- [TASK]:
Search the material for the word "level" and copy each line that holds it.

- [SUPPLIED RECORDS]:
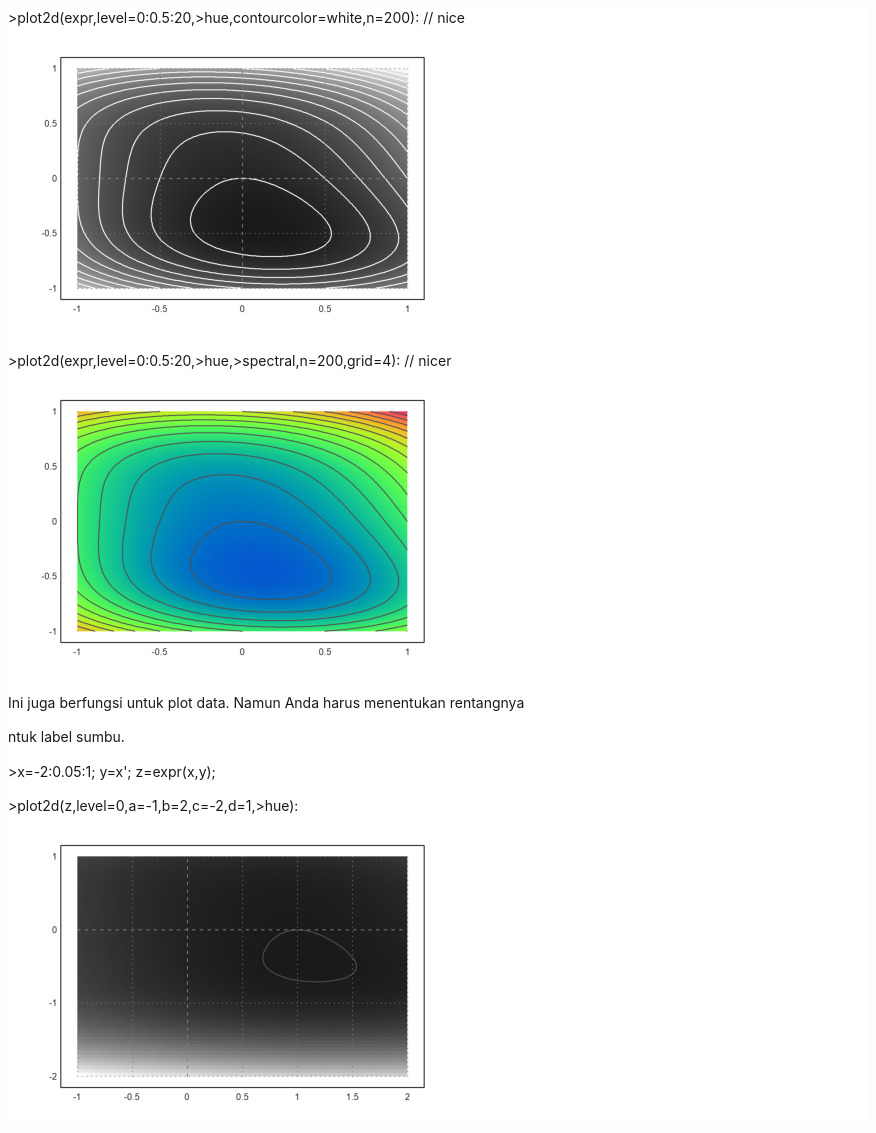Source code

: \>plot2d(expr,level=0:0.5:20,\>hue,contourcolor=white,n=200): // nice


![images/Eka%20Nurhayati_22305141016_EMTPlot2D-135.png](images/Eka%20Nurhayati_22305141016_EMTPlot2D-135.png)

\>plot2d(expr,level=0:0.5:20,\>hue,\>spectral,n=200,grid=4): // nicer


![images/Eka%20Nurhayati_22305141016_EMTPlot2D-136.png](images/Eka%20Nurhayati_22305141016_EMTPlot2D-136.png)

Ini juga berfungsi untuk plot data. Namun Anda harus menentukan
rentangnya


ntuk label sumbu.


\>x=-2:0.05:1; y=x'; z=expr(x,y);

\>plot2d(z,level=0,a=-1,b=2,c=-2,d=1,\>hue):


![images/Eka%20Nurhayati_22305141016_EMTPlot2D-137.png](images/Eka%20Nurhayati_22305141016_EMTPlot2D-137.png)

- [RESULT FOR THIS TASK]:
: \>plot2d(expr,level=0:0.5:20,\>hue,contourcolor=white,n=200): // nice
\>plot2d(expr,level=0:0.5:20,\>hue,\>spectral,n=200,grid=4): // nicer
\>plot2d(z,level=0,a=-1,b=2,c=-2,d=1,\>hue):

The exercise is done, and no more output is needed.